INPUT DATA ->

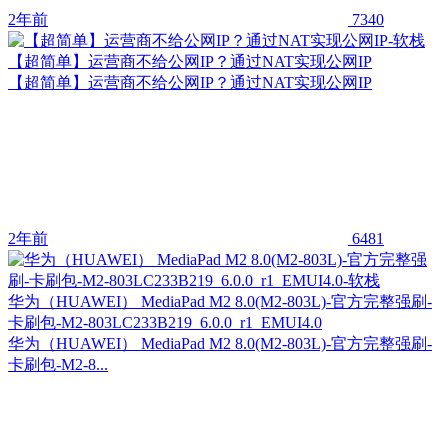
2年前
7340
【超简单】运营商不给公网IP？通过NAT实现公网IP
【超简单】运营商不给公网IP？通过NAT实现公网IP
2年前
6481
华为（HUAWEI） MediaPad M2 8.0(M2-803L)-官方完整强刷-
卡刷包-M2-803LC233B219_6.0.0_r1_EMUI4.0
华为（HUAWEI） MediaPad M2 8.0(M2-803L)-官方完整强刷-
卡刷包-M2-8...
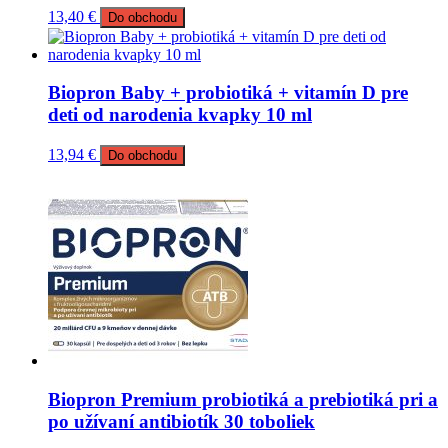
13,40
€
Do obchodu
Biopron Baby + probiotiká + vitamín D pre
deti od narodenia kvapky 10 ml
13,94
€
Do obchodu
Biopron Premium probiotiká a prebiotiká pri a
po užívaní antibiotík 30 toboliek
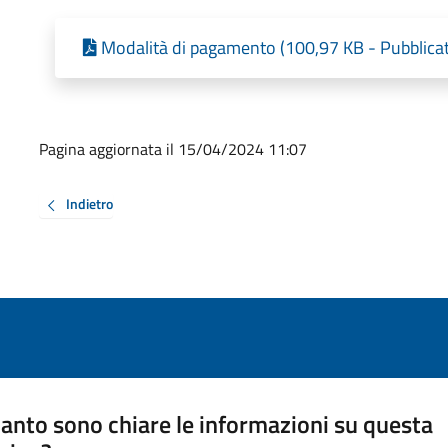
Modalità di pagamento (100,97 KB - Pubblica
Pagina aggiornata il 15/04/2024 11:07
Indietro
anto sono chiare le informazioni su questa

ASSIGNMENT -> In the entries above, find each line with the word "probiotiká" and show it.

RESPONSE TO THE EXERCISE ->
Biopron Baby + probiotiká + vitamín D pre
Biopron Premium probiotiká a prebiotiká pri a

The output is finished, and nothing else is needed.